His comments come as a new study published in The Lancet medical journal suggests that one in eight adults with Covid-19 may experience long Covid.


“About one in eight patients reporting long Covid is similar to what we have described in Singapore, early in the pandemic,” said Dr Young.


The new study was conducted in the Netherlands by researchers from the University of Groningen. They collected data – mostly before the Covid-19 vaccine roll-out in that country – from online questionnaires on 23 symptoms commonly associated with long Covid, from April 2020 to August last year.

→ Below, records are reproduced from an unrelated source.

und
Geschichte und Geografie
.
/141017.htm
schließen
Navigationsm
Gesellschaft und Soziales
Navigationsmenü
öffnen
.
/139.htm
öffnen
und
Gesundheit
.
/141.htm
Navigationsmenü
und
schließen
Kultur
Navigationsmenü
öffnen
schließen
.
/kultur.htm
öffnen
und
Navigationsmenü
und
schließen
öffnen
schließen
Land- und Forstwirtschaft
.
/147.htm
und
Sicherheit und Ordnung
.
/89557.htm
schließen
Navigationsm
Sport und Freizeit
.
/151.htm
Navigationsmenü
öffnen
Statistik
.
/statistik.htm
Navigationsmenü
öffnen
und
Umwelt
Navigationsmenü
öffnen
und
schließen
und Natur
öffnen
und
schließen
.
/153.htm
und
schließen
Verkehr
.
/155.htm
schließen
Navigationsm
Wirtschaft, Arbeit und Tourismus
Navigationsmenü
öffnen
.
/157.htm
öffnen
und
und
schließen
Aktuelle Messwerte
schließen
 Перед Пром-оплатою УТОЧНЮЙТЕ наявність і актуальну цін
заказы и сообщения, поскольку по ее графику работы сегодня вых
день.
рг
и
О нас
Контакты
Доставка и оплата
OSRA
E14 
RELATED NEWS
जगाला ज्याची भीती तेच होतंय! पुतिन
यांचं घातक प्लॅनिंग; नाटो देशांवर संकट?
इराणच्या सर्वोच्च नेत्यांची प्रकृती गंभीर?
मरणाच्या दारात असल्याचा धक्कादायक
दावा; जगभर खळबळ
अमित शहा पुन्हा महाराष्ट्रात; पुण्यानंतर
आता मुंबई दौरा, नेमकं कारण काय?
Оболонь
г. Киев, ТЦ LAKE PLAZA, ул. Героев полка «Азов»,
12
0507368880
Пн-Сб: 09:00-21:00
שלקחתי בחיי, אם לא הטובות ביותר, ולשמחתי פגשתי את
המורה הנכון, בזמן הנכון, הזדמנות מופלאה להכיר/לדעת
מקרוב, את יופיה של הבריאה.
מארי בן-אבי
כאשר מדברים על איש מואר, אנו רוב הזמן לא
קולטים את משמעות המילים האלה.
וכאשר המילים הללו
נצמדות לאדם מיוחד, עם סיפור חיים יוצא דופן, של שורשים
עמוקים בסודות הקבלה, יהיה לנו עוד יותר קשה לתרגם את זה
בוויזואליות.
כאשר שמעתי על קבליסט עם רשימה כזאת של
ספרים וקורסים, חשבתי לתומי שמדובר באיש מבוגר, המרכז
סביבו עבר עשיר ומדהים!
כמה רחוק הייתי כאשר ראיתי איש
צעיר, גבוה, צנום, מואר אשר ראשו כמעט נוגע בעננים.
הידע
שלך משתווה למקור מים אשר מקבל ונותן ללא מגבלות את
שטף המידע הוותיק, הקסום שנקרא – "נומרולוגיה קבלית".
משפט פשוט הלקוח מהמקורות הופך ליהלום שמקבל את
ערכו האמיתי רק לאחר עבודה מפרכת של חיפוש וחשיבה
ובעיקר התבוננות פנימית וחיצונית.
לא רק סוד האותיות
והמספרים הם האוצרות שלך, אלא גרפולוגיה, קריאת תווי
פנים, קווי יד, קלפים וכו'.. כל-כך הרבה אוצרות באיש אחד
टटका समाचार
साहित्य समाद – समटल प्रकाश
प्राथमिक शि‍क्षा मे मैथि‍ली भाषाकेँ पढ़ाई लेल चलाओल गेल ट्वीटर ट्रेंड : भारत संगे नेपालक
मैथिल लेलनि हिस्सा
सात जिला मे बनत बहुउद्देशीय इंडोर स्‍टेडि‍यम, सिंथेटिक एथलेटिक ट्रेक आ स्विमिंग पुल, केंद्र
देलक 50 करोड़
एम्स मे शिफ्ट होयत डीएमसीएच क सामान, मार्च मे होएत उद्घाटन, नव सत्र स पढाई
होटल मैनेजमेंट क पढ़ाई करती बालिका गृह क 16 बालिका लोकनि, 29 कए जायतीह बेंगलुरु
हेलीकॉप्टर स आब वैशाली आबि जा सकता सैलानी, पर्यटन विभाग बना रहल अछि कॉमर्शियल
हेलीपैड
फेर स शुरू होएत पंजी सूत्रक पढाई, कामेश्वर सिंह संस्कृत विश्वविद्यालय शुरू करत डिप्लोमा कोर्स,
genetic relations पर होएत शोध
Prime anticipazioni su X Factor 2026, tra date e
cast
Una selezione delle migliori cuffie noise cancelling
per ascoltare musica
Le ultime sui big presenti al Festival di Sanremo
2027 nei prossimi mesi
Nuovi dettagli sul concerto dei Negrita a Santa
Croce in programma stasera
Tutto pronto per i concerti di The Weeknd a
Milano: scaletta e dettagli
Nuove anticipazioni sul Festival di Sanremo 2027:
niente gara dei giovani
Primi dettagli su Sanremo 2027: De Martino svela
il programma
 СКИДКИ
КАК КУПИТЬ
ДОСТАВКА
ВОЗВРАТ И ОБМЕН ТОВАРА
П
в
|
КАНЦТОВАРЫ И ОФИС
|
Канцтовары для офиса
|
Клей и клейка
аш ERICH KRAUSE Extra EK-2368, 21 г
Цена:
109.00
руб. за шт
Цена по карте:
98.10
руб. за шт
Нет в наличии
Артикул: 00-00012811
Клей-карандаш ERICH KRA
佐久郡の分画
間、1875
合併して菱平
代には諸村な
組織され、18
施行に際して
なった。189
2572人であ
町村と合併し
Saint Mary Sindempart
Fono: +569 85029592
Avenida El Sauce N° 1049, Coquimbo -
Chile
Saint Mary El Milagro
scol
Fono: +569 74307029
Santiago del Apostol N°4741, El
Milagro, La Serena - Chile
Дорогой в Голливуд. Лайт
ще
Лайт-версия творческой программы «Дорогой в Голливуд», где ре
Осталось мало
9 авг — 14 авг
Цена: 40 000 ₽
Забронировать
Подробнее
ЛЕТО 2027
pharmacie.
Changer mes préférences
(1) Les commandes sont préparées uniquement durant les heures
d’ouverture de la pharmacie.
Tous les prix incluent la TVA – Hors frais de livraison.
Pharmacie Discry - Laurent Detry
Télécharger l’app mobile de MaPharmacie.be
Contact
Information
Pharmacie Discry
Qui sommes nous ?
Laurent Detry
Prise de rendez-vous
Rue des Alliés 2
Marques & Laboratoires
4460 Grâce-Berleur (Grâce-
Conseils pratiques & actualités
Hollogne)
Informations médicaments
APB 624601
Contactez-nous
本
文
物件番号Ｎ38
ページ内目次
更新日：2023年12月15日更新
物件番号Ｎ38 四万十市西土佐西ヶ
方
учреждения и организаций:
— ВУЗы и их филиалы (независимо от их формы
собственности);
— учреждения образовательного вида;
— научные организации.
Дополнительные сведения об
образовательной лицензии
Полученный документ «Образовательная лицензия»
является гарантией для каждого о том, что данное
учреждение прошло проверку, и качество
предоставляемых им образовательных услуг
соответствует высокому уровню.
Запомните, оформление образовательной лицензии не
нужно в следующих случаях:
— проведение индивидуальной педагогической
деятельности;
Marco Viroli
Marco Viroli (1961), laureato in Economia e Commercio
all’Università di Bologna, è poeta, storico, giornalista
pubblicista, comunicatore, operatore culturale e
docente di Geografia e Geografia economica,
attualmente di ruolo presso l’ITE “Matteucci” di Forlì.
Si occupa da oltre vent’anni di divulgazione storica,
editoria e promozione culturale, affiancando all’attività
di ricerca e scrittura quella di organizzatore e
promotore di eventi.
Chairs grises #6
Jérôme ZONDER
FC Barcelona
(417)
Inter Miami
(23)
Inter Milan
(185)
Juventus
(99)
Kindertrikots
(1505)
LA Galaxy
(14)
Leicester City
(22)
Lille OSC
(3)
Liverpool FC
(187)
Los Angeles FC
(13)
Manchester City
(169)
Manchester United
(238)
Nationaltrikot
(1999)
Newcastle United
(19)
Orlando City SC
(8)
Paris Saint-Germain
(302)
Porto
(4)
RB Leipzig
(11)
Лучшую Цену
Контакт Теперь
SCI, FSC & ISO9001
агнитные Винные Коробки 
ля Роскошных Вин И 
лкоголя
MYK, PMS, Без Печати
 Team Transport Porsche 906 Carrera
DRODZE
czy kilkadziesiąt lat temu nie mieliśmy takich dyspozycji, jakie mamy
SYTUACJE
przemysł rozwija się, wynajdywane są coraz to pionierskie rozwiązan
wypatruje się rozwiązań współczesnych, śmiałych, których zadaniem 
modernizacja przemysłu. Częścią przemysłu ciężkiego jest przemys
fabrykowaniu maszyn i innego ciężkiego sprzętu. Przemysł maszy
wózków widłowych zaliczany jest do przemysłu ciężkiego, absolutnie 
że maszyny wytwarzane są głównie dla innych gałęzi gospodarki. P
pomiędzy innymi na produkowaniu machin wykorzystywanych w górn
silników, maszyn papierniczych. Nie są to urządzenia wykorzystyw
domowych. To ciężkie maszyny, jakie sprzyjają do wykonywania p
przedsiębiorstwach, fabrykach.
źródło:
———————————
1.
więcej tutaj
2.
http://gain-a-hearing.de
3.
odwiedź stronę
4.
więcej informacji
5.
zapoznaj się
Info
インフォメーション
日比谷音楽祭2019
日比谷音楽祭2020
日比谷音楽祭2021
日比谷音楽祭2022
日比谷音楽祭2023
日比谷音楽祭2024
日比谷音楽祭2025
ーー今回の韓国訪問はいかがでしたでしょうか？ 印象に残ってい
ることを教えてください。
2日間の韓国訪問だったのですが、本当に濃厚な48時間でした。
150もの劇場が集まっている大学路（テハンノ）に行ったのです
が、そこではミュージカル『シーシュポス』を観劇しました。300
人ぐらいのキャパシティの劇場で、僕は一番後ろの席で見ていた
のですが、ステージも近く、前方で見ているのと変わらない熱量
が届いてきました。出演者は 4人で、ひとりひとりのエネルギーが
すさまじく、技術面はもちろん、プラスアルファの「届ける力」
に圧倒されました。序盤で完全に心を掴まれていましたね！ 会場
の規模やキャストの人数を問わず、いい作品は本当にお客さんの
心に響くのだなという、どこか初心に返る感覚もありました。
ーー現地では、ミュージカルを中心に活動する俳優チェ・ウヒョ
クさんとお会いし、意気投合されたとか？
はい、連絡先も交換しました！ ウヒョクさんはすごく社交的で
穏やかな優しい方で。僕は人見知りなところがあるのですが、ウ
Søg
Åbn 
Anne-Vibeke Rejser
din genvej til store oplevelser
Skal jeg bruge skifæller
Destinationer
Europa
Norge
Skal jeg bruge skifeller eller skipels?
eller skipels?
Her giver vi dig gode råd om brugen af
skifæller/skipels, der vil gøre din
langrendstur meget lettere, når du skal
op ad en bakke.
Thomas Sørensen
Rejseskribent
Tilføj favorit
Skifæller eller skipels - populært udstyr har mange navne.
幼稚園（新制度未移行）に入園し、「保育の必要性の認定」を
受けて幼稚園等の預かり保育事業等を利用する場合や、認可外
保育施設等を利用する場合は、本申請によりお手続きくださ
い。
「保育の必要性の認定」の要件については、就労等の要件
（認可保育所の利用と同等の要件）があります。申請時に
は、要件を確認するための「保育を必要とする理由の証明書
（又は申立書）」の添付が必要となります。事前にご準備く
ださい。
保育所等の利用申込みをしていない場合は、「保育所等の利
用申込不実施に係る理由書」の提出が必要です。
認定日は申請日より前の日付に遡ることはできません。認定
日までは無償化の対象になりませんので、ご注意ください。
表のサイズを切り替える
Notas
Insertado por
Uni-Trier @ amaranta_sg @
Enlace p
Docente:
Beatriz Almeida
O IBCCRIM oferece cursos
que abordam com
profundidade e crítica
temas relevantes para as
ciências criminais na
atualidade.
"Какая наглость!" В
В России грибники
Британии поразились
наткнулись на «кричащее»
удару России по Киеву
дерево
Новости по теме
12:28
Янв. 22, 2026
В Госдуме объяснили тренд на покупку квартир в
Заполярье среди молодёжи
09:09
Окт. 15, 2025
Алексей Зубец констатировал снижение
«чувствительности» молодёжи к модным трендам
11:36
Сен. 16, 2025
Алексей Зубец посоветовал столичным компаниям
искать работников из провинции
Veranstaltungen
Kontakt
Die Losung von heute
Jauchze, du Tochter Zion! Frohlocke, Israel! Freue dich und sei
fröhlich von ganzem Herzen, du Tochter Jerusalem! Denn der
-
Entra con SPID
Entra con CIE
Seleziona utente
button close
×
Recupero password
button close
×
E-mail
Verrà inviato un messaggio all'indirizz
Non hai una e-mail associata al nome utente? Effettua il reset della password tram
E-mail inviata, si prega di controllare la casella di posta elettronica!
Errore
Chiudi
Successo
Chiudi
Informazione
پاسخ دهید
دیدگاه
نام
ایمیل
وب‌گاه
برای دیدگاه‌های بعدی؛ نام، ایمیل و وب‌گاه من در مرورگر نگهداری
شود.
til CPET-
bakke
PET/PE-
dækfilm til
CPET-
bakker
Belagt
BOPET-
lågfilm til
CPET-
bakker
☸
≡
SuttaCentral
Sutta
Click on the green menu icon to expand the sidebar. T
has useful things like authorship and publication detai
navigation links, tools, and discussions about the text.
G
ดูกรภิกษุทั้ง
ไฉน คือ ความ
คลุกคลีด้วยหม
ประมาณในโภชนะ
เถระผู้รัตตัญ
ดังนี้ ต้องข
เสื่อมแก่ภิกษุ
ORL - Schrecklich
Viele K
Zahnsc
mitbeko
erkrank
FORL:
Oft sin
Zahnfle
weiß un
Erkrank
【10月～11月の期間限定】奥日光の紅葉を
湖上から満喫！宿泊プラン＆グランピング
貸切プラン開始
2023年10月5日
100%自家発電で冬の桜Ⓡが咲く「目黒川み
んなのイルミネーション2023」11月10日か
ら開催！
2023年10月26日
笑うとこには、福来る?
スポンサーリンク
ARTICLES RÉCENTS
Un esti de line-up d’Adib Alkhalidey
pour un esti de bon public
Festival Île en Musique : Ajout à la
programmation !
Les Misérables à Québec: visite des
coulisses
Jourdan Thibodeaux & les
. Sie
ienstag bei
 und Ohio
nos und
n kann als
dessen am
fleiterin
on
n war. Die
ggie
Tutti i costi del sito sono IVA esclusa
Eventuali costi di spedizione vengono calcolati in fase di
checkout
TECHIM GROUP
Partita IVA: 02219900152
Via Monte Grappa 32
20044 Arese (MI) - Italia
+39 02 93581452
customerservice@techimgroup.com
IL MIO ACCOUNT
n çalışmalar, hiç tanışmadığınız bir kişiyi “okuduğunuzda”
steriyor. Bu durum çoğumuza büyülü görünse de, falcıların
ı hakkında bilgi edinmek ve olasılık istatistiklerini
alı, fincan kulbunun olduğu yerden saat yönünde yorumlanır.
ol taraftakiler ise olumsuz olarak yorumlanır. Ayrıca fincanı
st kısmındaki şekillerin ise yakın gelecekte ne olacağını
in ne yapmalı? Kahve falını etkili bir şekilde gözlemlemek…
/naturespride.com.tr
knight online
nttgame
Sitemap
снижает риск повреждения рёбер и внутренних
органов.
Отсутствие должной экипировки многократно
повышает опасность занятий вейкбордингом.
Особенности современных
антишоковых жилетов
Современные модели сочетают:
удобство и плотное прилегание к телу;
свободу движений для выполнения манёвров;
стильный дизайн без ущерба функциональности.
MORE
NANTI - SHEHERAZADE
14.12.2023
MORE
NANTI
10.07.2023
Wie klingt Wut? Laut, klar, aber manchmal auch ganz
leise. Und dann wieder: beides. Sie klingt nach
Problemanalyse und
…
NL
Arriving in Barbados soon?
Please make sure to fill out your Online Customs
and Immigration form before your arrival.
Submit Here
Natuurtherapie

The researchers compared the symptoms in people infected with Covid-19 with those who were not.


They also asked participants if the symptoms were already present before their infection, in order to identify the core symptoms.


This method allows them to offer an improved working definition for long Covid and provide a reliable estimate of how likely it is to occur in the general population, said Professor Judith Rosmalen from the University of Groningen, the study’s lead author.


In the study, about 21.4 per cent of 1,782 participants who had Covid-19 experienced at least one new symptom or a symptom that was more severe than before, three to five months post-infection.


This compares with 8.7 per cent of 4,130 uninfected people followed in the same time period, suggesting that one in eight Covid-19 patients (12.7 per cent) in the general population experiences longterm symptoms due to Covid-19, the researchers said.


The core symptoms recorded were chest pain, breathing difficulties, pain when breathing, painful muscles, loss of taste and/or smell, tingling hands or feet, a lump in the throat, alternately feeling hot and cold, heavy arms and/or legs and general tiredness.


The severity of these symptoms plateaued three months after infection with no further decline. Other symptoms that did not significantly increase three to five months after a Covid-19 diagnosis included headache, itchy eyes, dizziness, back pain and nausea, the researchers said.


Dr Young said the study is very well conducted and has good quality data, particularly longitudinal symptom data, collected before and after acute Covid-19, and symptom data from a control group who did not have Covid-19.


An important caveat is that the data was collected from people who were infected relatively early in the pandemic, he said.


“We know that vaccination reduces the risk of long Covid by about 50 per cent, and the risk is also lower with Omicron, also by around 50 per cent,” Dr Young said.